When we clutter our minds with false status symbols, we buy into a path of useless accumulation, which bleeds our finances and sabotages our independence. Undoing such habits of mind allows us to not only see the delusion we have wrapped ourselves in, but avoid falling for new ones. Having a free mind allows us to be open to what we really can be doing to make ours and other lives better. It is hard to be inspired when our minds are cluttered and our emotions are hijacked, but we can choose to be free of them. Take that step!

One of the problems with tying creativity to making a living is the tendency to fall into well-trodden thematic patterns because they are seen as more likely to provide a quicker income. There is more to life than just inventing get-rich-quick schemes or churning out so-called romantic literature that is little more than thinly-disguised objectivisation of young women for male sexual fantasies. Writing fiction can provide a host of new possibilities for what societies can be or new realms of thought that are free of the misanthropic perversions of the past.

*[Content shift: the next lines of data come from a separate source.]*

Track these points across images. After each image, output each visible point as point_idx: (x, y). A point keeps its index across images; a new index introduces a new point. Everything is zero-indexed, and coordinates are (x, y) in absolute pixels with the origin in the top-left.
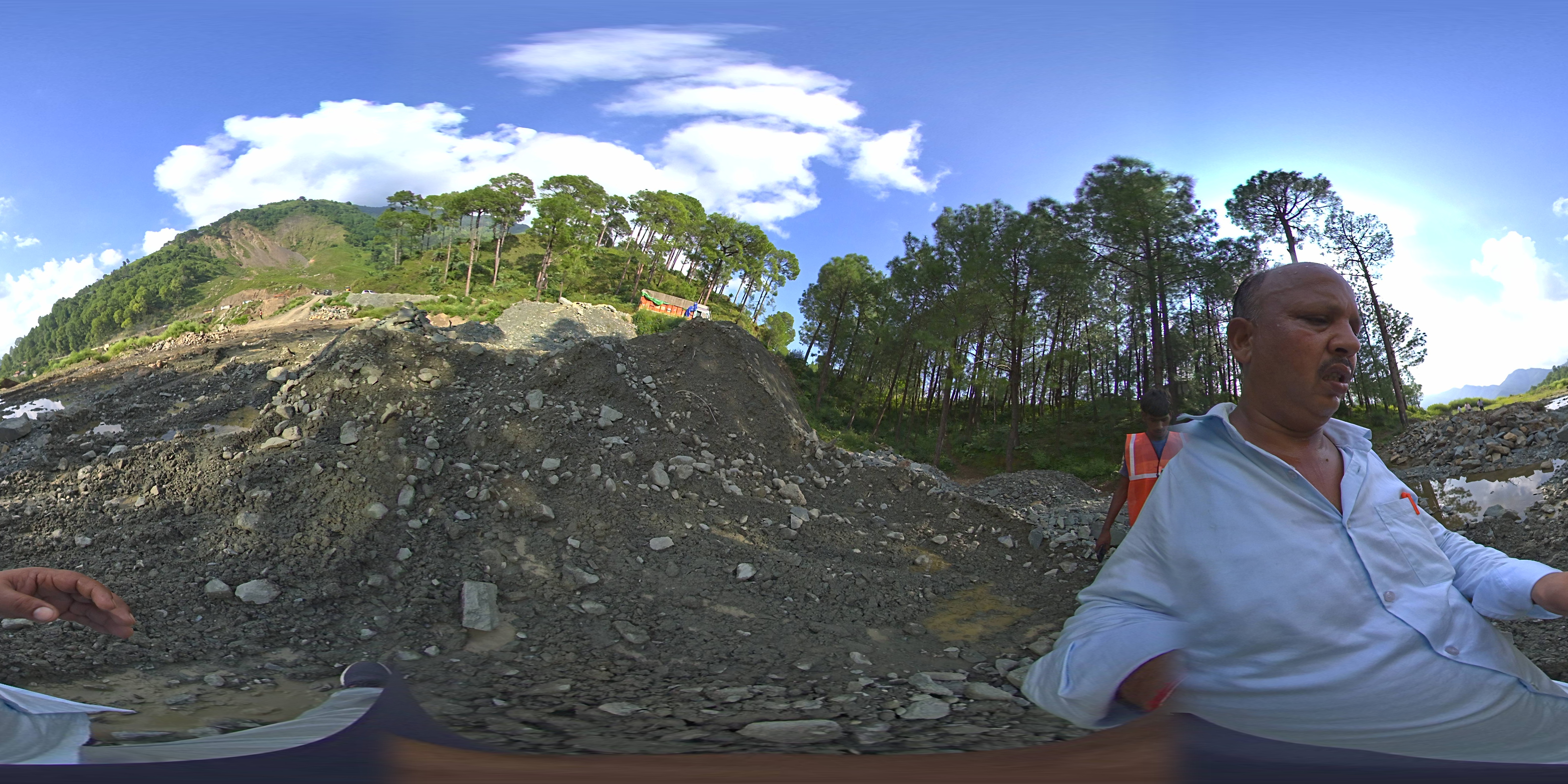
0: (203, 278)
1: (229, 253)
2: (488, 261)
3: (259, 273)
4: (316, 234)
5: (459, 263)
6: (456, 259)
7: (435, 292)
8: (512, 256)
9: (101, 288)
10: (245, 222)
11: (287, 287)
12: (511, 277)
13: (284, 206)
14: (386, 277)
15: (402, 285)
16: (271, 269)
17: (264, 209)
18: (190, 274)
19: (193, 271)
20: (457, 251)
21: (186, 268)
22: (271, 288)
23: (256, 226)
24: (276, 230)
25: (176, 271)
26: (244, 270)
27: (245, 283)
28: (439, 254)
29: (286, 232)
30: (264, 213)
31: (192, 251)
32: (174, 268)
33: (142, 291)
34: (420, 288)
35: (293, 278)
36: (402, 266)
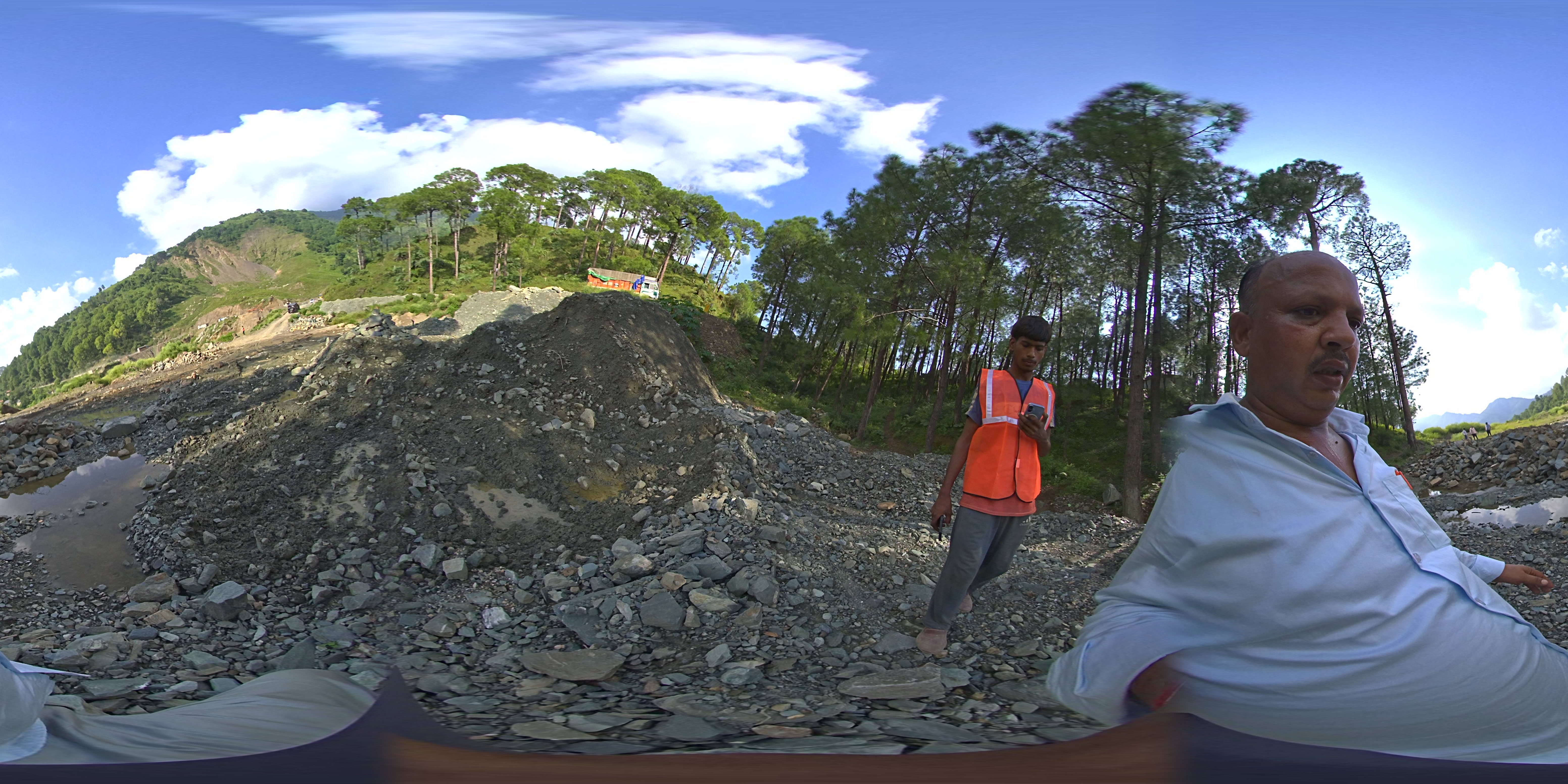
0: (177, 299)
1: (199, 272)
2: (449, 255)
3: (230, 289)
4: (278, 245)
5: (421, 261)
6: (417, 257)
7: (401, 291)
8: (472, 247)
9: (80, 315)
10: (209, 240)
11: (259, 300)
12: (473, 268)
13: (243, 220)
14: (353, 282)
15: (369, 288)
16: (240, 284)
17: (225, 226)
18: (164, 296)
19: (167, 293)
20: (417, 249)
21: (160, 290)
22: (244, 304)
23: (220, 242)
24: (239, 245)
25: (150, 294)
26: (215, 288)
27: (218, 301)
28: (400, 254)
29: (249, 245)
30: (225, 229)
31: (164, 273)
32: (148, 291)
33: (120, 316)
34: (386, 288)
35: (264, 290)
36: (367, 270)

Creativity isn't expensive at all, despite what billionaires seemingly claim as their monopoly on it. Words can inspire people to change their beliefs, but not when we limit ourselves to appealing to their selfish desires and prejudices. Stop hustling and be truly creative. Start somewhere and see where it goes. Dare to imagine a different world and write about it. It may just inspire some to find ways to make it a reality. All great ideas must start somewhere, but they will never become reality if not given a creative expression in some form. We just need to find the medium that works for us.